Voyage ultime sur Mars

Voyage extraordinaire et ultime, l’expérience du robot Curiosity sur Mars nous pousse à la découverte. Il faut un robot pour découvrir d’autres planètes et autres sondes pour parcourir l’univers dans un voyage extraordinaire qui aurait fait rêver Jules Verne. Curiosity, le petit robot de la Nasa, qui s’est posé lundi matin sur la planète Mars, n’a pas perdu une minute pour nous faire partager ses premières impressions sur place. C’est sur son compte Twitter, où il est bien bavard, qu’il a posté mardi soir son deuxième cliché, le premier en couleur. Ce n’est pas très net, mais on y aperçoit une étendue jaune et désertique.

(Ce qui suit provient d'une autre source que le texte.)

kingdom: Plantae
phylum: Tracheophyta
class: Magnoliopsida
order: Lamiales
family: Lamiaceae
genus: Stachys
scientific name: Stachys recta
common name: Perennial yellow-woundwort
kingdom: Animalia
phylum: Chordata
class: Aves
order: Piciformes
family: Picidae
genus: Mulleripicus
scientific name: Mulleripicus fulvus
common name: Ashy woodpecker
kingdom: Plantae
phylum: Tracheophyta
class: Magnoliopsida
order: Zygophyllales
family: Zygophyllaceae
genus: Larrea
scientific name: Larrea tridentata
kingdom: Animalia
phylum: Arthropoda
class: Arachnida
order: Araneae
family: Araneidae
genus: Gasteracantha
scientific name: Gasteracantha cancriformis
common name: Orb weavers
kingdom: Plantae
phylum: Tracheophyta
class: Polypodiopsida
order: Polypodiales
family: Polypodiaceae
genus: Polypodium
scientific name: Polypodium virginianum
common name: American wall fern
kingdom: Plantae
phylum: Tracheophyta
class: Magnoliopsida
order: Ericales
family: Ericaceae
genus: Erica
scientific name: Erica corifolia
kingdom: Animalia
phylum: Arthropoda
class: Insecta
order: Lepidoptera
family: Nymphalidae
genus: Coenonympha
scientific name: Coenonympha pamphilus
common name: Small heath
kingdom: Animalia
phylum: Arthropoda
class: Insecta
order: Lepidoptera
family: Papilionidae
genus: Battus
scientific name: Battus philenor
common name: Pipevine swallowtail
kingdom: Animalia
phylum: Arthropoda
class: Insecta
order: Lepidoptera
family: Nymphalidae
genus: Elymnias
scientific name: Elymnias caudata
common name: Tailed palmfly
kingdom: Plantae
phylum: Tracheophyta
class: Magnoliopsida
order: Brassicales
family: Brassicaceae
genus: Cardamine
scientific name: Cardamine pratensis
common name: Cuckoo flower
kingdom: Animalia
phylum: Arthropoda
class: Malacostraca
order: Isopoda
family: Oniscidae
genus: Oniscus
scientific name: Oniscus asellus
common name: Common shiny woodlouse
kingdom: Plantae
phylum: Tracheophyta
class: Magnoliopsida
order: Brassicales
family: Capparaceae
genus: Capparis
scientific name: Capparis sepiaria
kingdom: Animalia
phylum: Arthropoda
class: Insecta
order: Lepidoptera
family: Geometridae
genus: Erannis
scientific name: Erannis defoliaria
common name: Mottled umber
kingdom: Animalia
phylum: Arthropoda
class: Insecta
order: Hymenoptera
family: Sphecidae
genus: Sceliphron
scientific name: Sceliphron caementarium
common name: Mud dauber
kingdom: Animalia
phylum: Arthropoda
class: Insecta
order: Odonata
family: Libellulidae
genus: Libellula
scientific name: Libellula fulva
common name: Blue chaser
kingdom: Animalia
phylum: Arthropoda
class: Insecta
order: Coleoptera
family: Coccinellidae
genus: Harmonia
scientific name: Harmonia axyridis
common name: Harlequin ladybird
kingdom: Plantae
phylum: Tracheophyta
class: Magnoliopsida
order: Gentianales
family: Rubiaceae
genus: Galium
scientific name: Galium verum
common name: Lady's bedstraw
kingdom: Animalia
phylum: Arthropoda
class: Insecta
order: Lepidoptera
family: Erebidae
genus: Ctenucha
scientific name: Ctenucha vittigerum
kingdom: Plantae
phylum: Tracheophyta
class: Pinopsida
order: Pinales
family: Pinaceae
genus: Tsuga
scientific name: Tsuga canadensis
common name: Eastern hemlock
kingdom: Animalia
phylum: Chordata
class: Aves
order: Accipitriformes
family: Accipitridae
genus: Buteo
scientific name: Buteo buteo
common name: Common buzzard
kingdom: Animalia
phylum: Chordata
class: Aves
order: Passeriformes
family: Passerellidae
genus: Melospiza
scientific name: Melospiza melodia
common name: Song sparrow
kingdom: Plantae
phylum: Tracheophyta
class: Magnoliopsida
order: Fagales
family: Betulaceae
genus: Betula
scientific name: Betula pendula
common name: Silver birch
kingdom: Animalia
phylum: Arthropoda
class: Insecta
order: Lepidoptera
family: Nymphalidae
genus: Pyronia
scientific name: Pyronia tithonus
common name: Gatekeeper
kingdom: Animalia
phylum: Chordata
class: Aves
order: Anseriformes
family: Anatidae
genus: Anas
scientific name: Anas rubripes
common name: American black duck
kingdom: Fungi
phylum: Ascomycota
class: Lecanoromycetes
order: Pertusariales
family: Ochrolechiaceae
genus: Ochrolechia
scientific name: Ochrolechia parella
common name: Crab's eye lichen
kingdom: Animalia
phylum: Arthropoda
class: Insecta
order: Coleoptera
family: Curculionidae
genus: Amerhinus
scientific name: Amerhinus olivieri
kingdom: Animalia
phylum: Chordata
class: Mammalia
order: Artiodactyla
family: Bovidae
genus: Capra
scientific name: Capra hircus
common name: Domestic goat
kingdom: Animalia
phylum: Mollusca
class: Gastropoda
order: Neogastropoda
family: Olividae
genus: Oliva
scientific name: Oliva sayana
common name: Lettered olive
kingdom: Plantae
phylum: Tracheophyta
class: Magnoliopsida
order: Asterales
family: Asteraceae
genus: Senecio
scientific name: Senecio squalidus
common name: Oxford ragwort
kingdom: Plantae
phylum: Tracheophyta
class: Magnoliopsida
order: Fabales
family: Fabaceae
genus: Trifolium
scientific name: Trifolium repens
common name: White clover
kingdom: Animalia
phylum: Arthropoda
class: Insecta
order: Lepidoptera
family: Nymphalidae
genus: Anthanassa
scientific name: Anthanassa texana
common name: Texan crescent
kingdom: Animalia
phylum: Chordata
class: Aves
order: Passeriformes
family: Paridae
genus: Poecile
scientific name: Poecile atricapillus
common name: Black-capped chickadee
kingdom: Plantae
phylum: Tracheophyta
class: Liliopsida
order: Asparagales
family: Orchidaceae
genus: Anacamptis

La Nasa a également publié une photo vue du ciel de Mars sur laquelle on peut voir «la scène du crime», soit les différents lieux où ont atterri les éléments de la mission Curiosity. Arrivé sur la planète rouge au terme de huit mois de voyage et 567 millions de kilomètres parcourus, le robot d’une tonne a deux ans pour trouver des traces de vie autre que l’eau déjà recherchée lors de précédentes explorations.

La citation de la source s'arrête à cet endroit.